You love to repeat this nonsense, MR. And that's exactly what it is.
As has been noted, that data is
SOURCED from NBER and the Fed. It's all very easily accessible. All that's in there is the ending dates for recessions (NBER) and percentage change in total gubmint spending over the following five years (STFRED).
Are you saying that
Mother Jones has somehow fabricated or altered the data? Are there "other" recessions that occurred over the past thirty-five years that you suspect have been left out of the analysis? I used to get into this with Conservative, and yer just making a complete fool of yerself.
Btw, "irreputable" is
archaic at best. I'd recommend "disreputable."

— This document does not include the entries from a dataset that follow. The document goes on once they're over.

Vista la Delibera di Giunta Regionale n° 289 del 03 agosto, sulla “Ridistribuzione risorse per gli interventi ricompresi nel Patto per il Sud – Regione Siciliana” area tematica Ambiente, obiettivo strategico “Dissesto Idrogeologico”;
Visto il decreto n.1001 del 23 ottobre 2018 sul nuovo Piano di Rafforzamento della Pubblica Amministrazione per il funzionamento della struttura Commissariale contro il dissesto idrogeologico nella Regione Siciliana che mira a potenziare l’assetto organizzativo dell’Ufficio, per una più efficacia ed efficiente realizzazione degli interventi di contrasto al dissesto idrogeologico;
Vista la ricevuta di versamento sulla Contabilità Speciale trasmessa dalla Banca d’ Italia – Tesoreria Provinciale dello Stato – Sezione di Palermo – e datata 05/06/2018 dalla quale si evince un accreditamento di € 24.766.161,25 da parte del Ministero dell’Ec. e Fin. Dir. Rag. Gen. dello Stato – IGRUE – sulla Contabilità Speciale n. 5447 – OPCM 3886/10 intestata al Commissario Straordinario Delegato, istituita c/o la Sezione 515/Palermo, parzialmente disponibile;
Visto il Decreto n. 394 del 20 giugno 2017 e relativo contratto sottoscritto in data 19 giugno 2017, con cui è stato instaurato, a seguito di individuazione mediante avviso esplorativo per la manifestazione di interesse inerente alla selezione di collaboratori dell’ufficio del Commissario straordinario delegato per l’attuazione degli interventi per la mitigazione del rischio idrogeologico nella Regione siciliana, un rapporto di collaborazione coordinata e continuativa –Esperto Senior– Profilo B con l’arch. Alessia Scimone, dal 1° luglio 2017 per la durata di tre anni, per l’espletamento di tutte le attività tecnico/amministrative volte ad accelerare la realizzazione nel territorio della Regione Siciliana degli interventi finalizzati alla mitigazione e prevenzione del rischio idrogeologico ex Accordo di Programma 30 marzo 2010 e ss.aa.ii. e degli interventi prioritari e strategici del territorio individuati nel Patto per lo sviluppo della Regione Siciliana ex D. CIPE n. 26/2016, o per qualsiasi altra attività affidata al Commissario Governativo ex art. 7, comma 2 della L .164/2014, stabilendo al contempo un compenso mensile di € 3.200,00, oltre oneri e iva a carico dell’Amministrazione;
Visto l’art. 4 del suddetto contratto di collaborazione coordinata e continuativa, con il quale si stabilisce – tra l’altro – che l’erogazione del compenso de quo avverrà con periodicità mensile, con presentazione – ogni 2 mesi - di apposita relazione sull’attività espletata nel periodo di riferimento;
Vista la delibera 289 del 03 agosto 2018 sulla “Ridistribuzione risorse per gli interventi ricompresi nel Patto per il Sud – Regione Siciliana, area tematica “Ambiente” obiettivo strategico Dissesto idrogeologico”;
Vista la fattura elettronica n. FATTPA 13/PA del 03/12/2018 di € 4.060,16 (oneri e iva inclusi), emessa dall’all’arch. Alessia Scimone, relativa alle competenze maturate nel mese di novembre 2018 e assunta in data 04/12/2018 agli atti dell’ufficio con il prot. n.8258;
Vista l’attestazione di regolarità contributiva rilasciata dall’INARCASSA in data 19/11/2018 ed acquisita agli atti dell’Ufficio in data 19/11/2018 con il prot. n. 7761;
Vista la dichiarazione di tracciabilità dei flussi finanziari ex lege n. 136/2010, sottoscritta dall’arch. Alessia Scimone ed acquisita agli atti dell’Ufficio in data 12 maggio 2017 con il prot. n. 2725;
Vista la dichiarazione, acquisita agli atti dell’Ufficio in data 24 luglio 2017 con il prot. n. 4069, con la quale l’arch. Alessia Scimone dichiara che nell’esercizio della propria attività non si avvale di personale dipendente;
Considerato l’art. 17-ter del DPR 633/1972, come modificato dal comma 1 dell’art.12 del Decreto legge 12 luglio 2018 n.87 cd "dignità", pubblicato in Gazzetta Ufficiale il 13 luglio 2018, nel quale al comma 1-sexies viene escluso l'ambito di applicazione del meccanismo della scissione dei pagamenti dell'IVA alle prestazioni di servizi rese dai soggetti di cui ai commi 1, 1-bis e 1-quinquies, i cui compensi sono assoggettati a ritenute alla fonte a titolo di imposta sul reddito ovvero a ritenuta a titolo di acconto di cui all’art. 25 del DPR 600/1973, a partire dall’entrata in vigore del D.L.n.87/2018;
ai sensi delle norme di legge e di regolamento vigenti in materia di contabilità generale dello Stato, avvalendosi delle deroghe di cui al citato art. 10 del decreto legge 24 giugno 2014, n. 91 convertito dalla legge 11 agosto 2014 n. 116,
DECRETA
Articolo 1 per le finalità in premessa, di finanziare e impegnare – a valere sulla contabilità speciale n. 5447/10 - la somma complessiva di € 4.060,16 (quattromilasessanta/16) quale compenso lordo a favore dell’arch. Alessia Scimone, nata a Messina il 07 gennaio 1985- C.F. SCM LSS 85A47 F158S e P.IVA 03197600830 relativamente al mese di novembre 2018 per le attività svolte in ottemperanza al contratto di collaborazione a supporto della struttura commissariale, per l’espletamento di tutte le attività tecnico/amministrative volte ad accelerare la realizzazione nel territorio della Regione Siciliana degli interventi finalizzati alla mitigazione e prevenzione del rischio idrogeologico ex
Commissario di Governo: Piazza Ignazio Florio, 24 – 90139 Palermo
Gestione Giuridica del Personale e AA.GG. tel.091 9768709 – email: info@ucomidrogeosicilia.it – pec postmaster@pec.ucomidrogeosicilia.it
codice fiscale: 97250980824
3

The same worthless crap over and over.
No, we
all understand it. And those of us who can reason are able to understand that you can't just say "cherry-picked" and win an argument. What the eff is cherry-picked about it? Absolutely nothing, that's what. If you wanna say it is, then show us how. Otherwise, you lose and lose big.
>>Liberals and the far right both believe that if they present their cherry picked facts then it automatically proves their case. Not so.

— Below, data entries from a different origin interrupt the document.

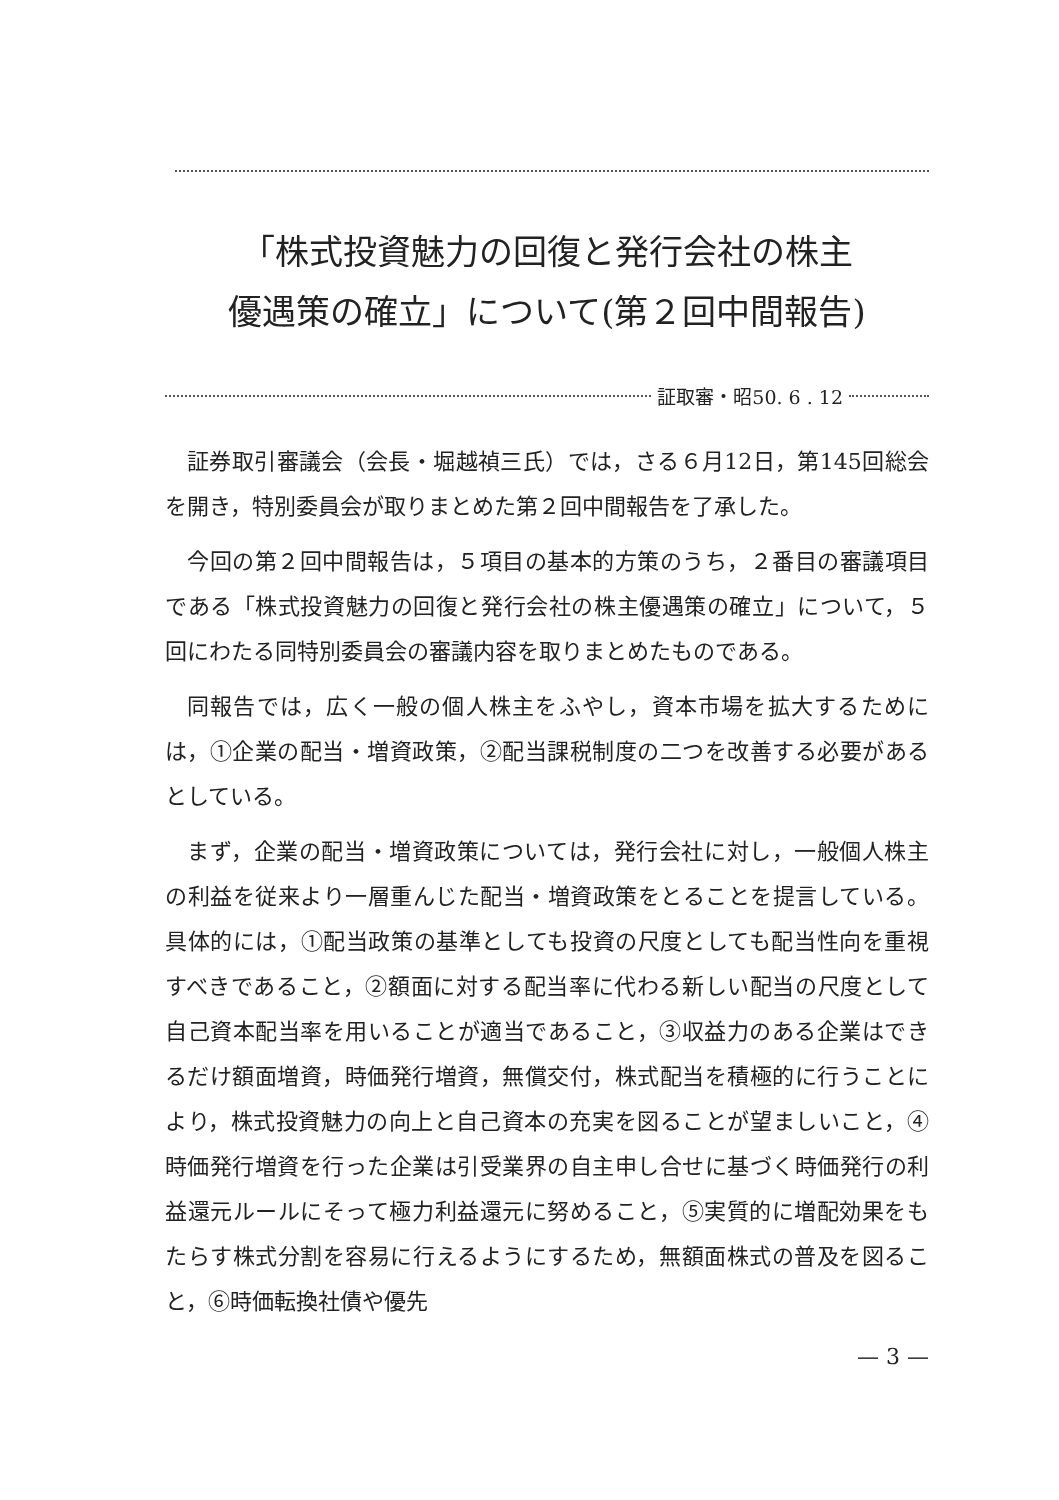「株式投資魅力の回復と発行会社の株主
優遇策の確立」について(第２回中間報告)
証取審・昭50. 6 . 12
証券取引審議会（会長・堀越禎三氏）では，さる６月12日，第145回総会を開き，特別委員会が取りまとめた第２回中間報告を了承した。
今回の第２回中間報告は，５項目の基本的方策のうち，２番目の審議項目である「株式投資魅力の回復と発行会社の株主優遇策の確立」について，５回にわたる同特別委員会の審議内容を取りまとめたものである。
同報告では，広く一般の個人株主をふやし，資本市場を拡大するためには，①企業の配当・増資政策，②配当課税制度の二つを改善する必要があるとしている。
まず，企業の配当・増資政策については，発行会社に対し，一般個人株主の利益を従来より一層重んじた配当・増資政策をとることを提言している。具体的には，①配当政策の基準としても投資の尺度としても配当性向を重視すべきであること，②額面に対する配当率に代わる新しい配当の尺度として自己資本配当率を用いることが適当であること，③収益力のある企業はできるだけ額面増資，時価発行増資，無償交付，株式配当を積極的に行うことにより，株式投資魅力の向上と自己資本の充実を図ることが望ましいこと，④時価発行増資を行った企業は引受業界の自主申し合せに基づく時価発行の利益還元ルールにそって極力利益還元に努めること，⑤実質的に増配効果をもたらす株式分割を容易に行えるようにするため，無額面株式の普及を図ること，⑥時価転換社債や優先
— 3 —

You believe you can say "cherry-picked" and automatically dismiss an argument. Not so, if you expect to win the debate.
>>Anyone who uses Mother Jones as a source is just showing their prejudiced partisan bias right up front and also shows they are not interested in anything but their own agenda. Now we finally know where John gets his "facts" from.

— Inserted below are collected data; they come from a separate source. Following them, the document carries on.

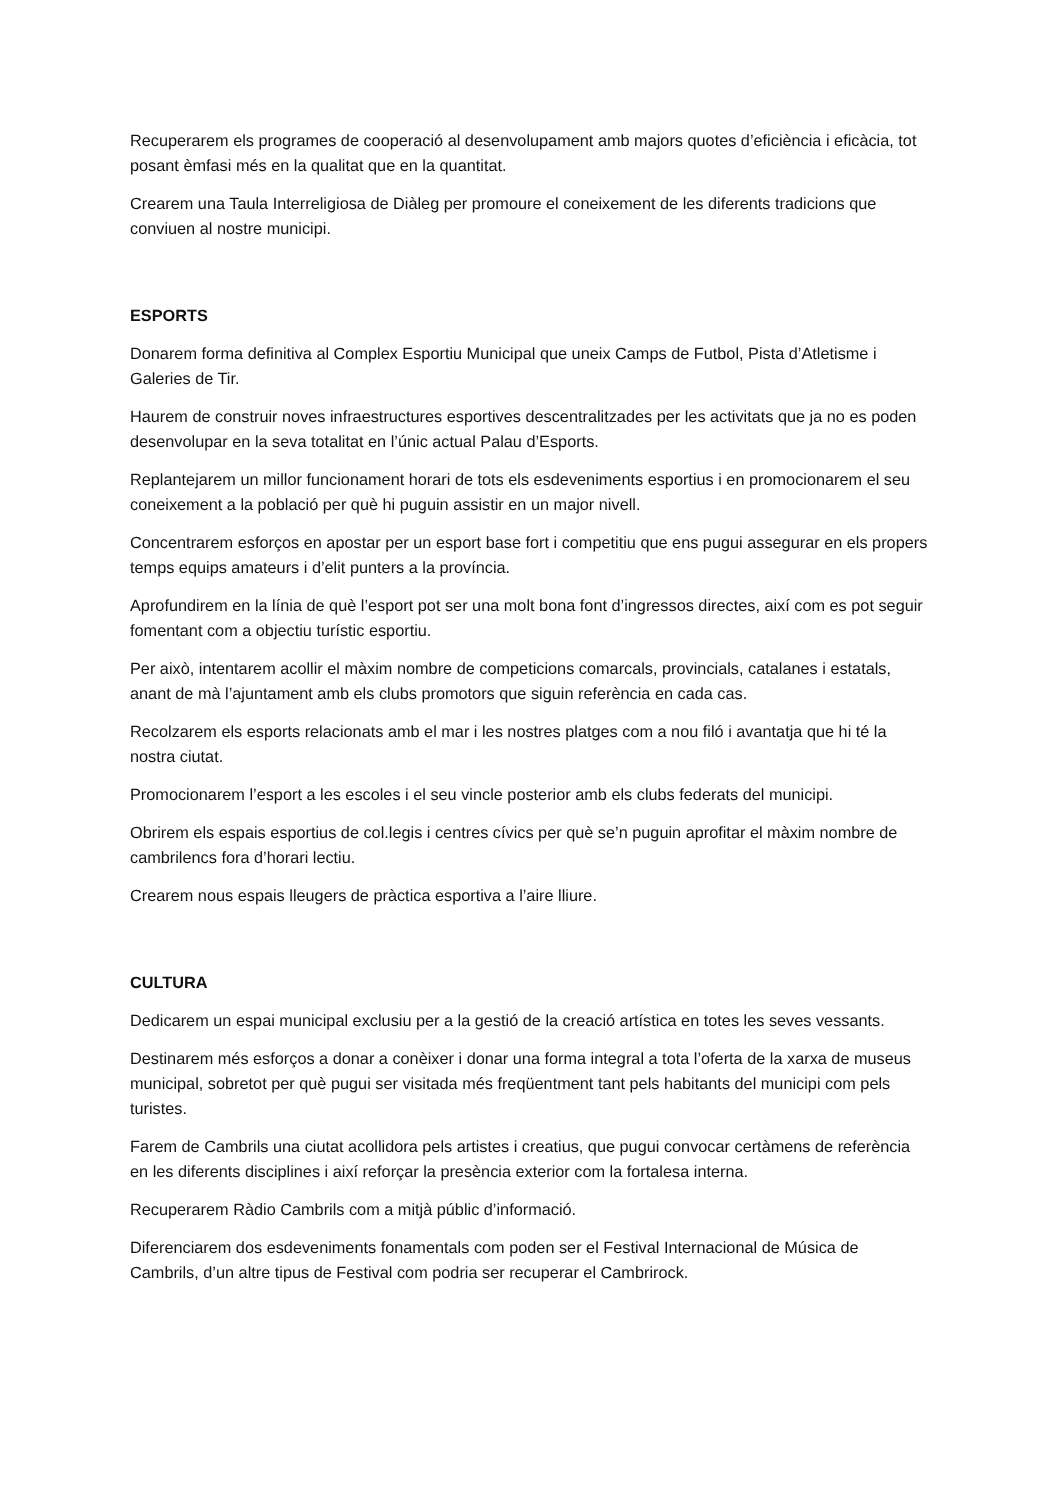Recuperarem els programes de cooperació al desenvolupament amb majors quotes d’eficiència i eficàcia, tot posant èmfasi més en la qualitat que en la quantitat.
Crearem una Taula Interreligiosa de Diàleg per promoure el coneixement de les diferents tradicions que conviuen al nostre municipi.
ESPORTS
Donarem forma definitiva al Complex Esportiu Municipal que uneix Camps de Futbol, Pista d’Atletisme i Galeries de Tir.
Haurem de construir noves infraestructures esportives descentralitzades per les activitats que ja no es poden desenvolupar en la seva totalitat en l’únic actual Palau d’Esports.
Replantejarem un millor funcionament horari de tots els esdeveniments esportius i en promocionarem el seu coneixement a la població per què hi puguin assistir en un major nivell.
Concentrarem esforços en apostar per un esport base fort i competitiu que ens pugui assegurar en els propers temps equips amateurs i d’elit punters a la província.
Aprofundirem en la línia de què l’esport pot ser una molt bona font d’ingressos directes, així com es pot seguir fomentant com a objectiu turístic esportiu.
Per això, intentarem acollir el màxim nombre de competicions comarcals, provincials, catalanes i estatals, anant de mà l’ajuntament amb els clubs promotors que siguin referència en cada cas.
Recolzarem els esports relacionats amb el mar i les nostres platges com a nou filó i avantatja que hi té la nostra ciutat.
Promocionarem l’esport a les escoles i el seu vincle posterior amb els clubs federats del municipi.
Obrirem els espais esportius de col.legis i centres cívics per què se’n puguin aprofitar el màxim nombre de cambrilencs fora d’horari lectiu.
Crearem nous espais lleugers de pràctica esportiva a l’aire lliure.
CULTURA
Dedicarem un espai municipal exclusiu per a la gestió de la creació artística en totes les seves vessants.
Destinarem més esforços a donar a conèixer i donar una forma integral a tota l’oferta de la xarxa de museus municipal, sobretot per què pugui ser visitada més freqüentment tant pels habitants del municipi com pels turistes.
Farem de Cambrils una ciutat acollidora pels artistes i creatius, que pugui convocar certàmens de referència en les diferents disciplines i així reforçar la presència exterior com la fortalesa interna.
Recuperarem Ràdio Cambrils com a mitjà públic d’informació.
Diferenciarem dos esdeveniments fonamentals com poden ser el Festival Internacional de Música de Cambrils, d’un altre tipus de Festival com podria ser recuperar el Cambrirock.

This is so pathetically weak I almost feel sorry for you.
What the hell does that mean? The data is IN THE FRIGGIN' CHART. It's sourced. What do mean "arrive at the numbers"? NBER and STFRED did that.
>>There is literally no way to examine it without engaging in extensive research yourself.
Well then I guess I'm one hell of a researcher (I'm pretty good, actually ☺ ), cuz I can "examine it" very easily.
Very easily.
Here it is:
View attachment 67205462
The chart published by
MJ has cumulative totals for the percentage change in spending, but you can clearly see that the increases following the GOP SSE Great Recession that ended Jun 2009 are substantially less than they were in the years following the previous three downturns.
I'd say the way to
properly question the validity of the argument offered in the article is to point to the very large increases in Q2 2008 and Q2 2009. A counter to that would be to note the very large
drops in spending Q3 and Q4 2008, which more or less balance those out.
>>per capita inflation adjusted is a lot different from actual dollars inflation adjusted, for instance.
Yes it is, and it's more informative to use per capita spending because it adjusts for the increase in population over recent decades. You have a problem with that?
Of course it was the housing bubble that got the deficit down to 1.1% of GDP in 2007, so the fact that a severe recession followed isn't something you can simply write off as an unfortunate development — it was basically inevitable.